Corruption, refondation de l’Etat, ouge…La position du colonel Goïta


Le Mali a célébré le mercredi dernier son indépendance. A cette occasion, le président de la transition, le colonel Assimi Goïta, s’est adressé aux Maliens à la veille de la fête. Dans son adresse, il a évoqué les questions brûlantes de l’heure, à savoir : la corruption, l’organe unique de gestion des élections et les assises nationales de la refondation de l’Etat.

Pour le chef de l’Etat, la soif de justice du peuple malien est bien compréhensible car s’appuyant sur des faits évidents de corruption, de délinquance financière et d’impunité qui ne font que renforcer le malaise et le ressentiment des populations qui sont en réalité les premières victimes de ce système destructeur.

« Fort heureusement, des mesures vigoureuses viennent d’être prises dans ce sens. Une preuve supplémentaire, s’il en était besoin, du principe de séparation des pouvoirs qui garantit à la Justice la plénitude de son exercice », a-t-il déclaré.

A l’en croire, une vaste campagne d’audit des services publics est actuellement en cours par les soins des différentes structures de contrôle et de lutte contre la corruption et la délinquance financière. Ces mesures sont tout aussi valables pour les départements de la Défense et de la Sécurité dont les lois d’orientation et de programmation sont déjà en cours d’audit.

« A travers cette lutte, nous rassurons le peuple malien que ses attentes seront comblées car aucun privilège ne sera accordé aux personnes impliquées. Au demeurant, pour éviter tout excès, j’en appelle au respect des principes sacro-saints de la procédure judiciaire afin que nul ne se méprenne sur la noblesse de notre engagement », a menacé le colonel Assimi Goïta.

la question de la justice s’ajoute celle de la refondation même de l’Etat qui se pose avec acuité, selon lui. Malgré les soixante années d’indépendance dont la moitié sous le système démocratique, l’Etat du Mali est confronté à des maux que les citoyens ne cessent de décrier.

Il s’agit entre autres du manque de vision politique, du non-respect des textes, des dysfonctionnements institutionnels remarquables et de la répartition inégale des richesses nationales.

« C’est pourquoi aujourd’hui, plus que jamais, se pose la nécessité d’entreprendre des actions courageuses pour un nouveau Mali.
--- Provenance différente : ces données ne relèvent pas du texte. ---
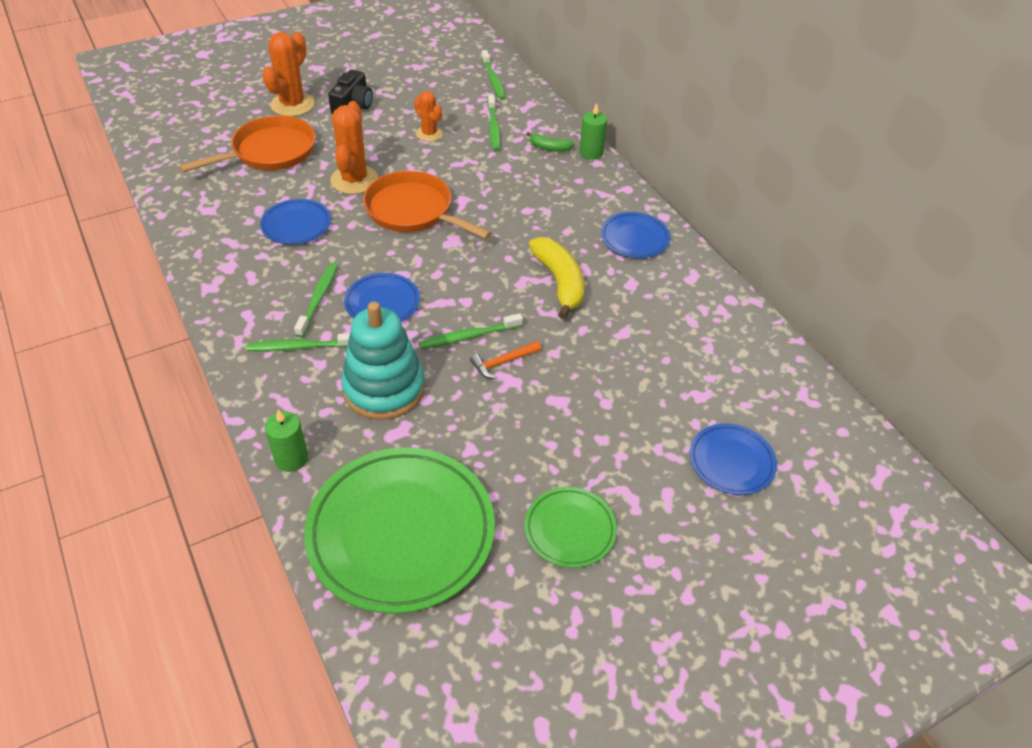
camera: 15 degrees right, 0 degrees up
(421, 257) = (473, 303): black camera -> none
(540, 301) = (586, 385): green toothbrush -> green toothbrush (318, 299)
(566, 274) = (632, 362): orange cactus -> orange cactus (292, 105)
D’où la tenue très prochaine des Assises nationales de la refondation qui regrouperont toutes les forces vives de la nation. Une belle occasion en perspective pour discuter de l’ensemble des préoccupations nationales afin d’impulser une vraie dynamique de changement », pense le président de la transition.

Un autre grand chantier demeure l’organisation des élections générales, la tenue de la révision ordinaire des listes électorales, la réorganisation territoriale et le retour de l’administration sur toute l’étendue du territoire.

« Dans une dynamique de recherche de solutions adaptées tendant à éviter les crises et contestations répétitives liées au déroulement des élections dans notre pays, le Gouvernement entend expérimenter l’Organe unique de gestion des élections. En remplacement des méthodes précédentes, cet organe aura l’avantage de rendre plus transparent et fiable, le processus électoral », a clarifié le colonel Goïta.

Le chef suprême des armées n’a pas oublié d’inviter nos partenaires à une meilleure lecture de la situation du Mali, marquée par une crise multidimensionnelle profonde.

« J’adresse mes remerciements à toutes les forces internationales présentes au Mali et qui participent à l’effort de sécurisation de notre pays. Cependant, leur engagement à nos côtés doit, de toute évidence, contribuer à la résolution durable des problématiques sécuritaires et servir de déclic pour notre résilience. C’est à ce seul prix que l’assistance internationale aura tout son sens », a-t-il lancé.